Repeat verbatim, and only, the lines of the data below, beginning at the line that contains "X153857142Y-70452380D01*" and stopping after the line that contains "X152238095Y-70023809D01*".

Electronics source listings
************

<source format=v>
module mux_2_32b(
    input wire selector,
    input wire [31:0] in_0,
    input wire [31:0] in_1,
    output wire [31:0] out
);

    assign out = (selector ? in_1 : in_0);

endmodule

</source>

************

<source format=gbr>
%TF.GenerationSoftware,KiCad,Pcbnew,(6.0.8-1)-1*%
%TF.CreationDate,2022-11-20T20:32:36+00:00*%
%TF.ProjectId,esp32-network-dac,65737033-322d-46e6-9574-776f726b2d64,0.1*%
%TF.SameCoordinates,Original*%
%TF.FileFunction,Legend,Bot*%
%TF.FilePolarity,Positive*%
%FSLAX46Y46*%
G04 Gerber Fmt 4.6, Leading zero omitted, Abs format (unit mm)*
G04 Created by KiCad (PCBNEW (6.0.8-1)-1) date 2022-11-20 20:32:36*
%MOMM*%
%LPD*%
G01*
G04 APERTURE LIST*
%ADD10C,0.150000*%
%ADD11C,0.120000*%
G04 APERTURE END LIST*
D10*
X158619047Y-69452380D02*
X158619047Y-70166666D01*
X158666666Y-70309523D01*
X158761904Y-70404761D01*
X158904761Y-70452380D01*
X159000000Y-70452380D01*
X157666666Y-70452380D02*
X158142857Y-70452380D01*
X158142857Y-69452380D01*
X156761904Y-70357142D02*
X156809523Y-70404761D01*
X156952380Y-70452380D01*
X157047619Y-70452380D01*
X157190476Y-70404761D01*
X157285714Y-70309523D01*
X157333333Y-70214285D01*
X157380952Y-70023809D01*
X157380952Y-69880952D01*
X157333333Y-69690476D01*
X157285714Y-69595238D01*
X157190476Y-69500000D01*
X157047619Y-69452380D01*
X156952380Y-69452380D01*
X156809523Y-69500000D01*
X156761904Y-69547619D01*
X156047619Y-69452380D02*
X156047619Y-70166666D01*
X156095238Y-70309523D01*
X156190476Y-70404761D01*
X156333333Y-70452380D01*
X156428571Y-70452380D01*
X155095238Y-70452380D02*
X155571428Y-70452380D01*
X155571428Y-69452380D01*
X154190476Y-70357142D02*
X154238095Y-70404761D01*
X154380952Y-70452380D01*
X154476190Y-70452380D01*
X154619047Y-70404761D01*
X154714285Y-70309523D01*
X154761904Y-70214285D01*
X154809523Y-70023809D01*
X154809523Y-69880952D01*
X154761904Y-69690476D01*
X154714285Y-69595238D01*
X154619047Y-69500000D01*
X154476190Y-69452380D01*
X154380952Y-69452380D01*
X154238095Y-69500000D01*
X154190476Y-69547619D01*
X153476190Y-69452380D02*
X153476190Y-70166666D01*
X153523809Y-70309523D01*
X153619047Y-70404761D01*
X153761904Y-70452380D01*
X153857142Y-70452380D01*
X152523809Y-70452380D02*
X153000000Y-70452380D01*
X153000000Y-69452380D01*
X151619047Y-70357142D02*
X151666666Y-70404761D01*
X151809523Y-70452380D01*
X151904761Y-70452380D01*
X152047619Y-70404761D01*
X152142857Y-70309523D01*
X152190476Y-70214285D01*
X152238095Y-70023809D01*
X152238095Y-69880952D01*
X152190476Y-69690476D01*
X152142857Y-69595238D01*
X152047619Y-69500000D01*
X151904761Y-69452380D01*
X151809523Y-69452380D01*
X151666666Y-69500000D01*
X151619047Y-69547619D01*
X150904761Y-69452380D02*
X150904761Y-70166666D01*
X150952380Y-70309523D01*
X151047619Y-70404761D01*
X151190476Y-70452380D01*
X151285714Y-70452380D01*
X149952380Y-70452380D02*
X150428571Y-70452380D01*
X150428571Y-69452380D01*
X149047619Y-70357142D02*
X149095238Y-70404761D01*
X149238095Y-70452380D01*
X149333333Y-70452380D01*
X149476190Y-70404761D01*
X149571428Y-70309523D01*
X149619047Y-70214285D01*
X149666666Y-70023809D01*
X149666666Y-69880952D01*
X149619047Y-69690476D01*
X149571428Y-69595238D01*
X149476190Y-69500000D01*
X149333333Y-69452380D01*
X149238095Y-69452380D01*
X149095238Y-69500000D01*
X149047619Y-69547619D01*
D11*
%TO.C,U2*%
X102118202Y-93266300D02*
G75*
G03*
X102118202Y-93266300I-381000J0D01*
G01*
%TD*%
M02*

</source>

************

» Solution for this task:
X153857142Y-70452380D01*
X152523809Y-70452380D02*
X153000000Y-70452380D01*
X153000000Y-69452380D01*
X151619047Y-70357142D02*
X151666666Y-70404761D01*
X151809523Y-70452380D01*
X151904761Y-70452380D01*
X152047619Y-70404761D01*
X152142857Y-70309523D01*
X152190476Y-70214285D01*
X152238095Y-70023809D01*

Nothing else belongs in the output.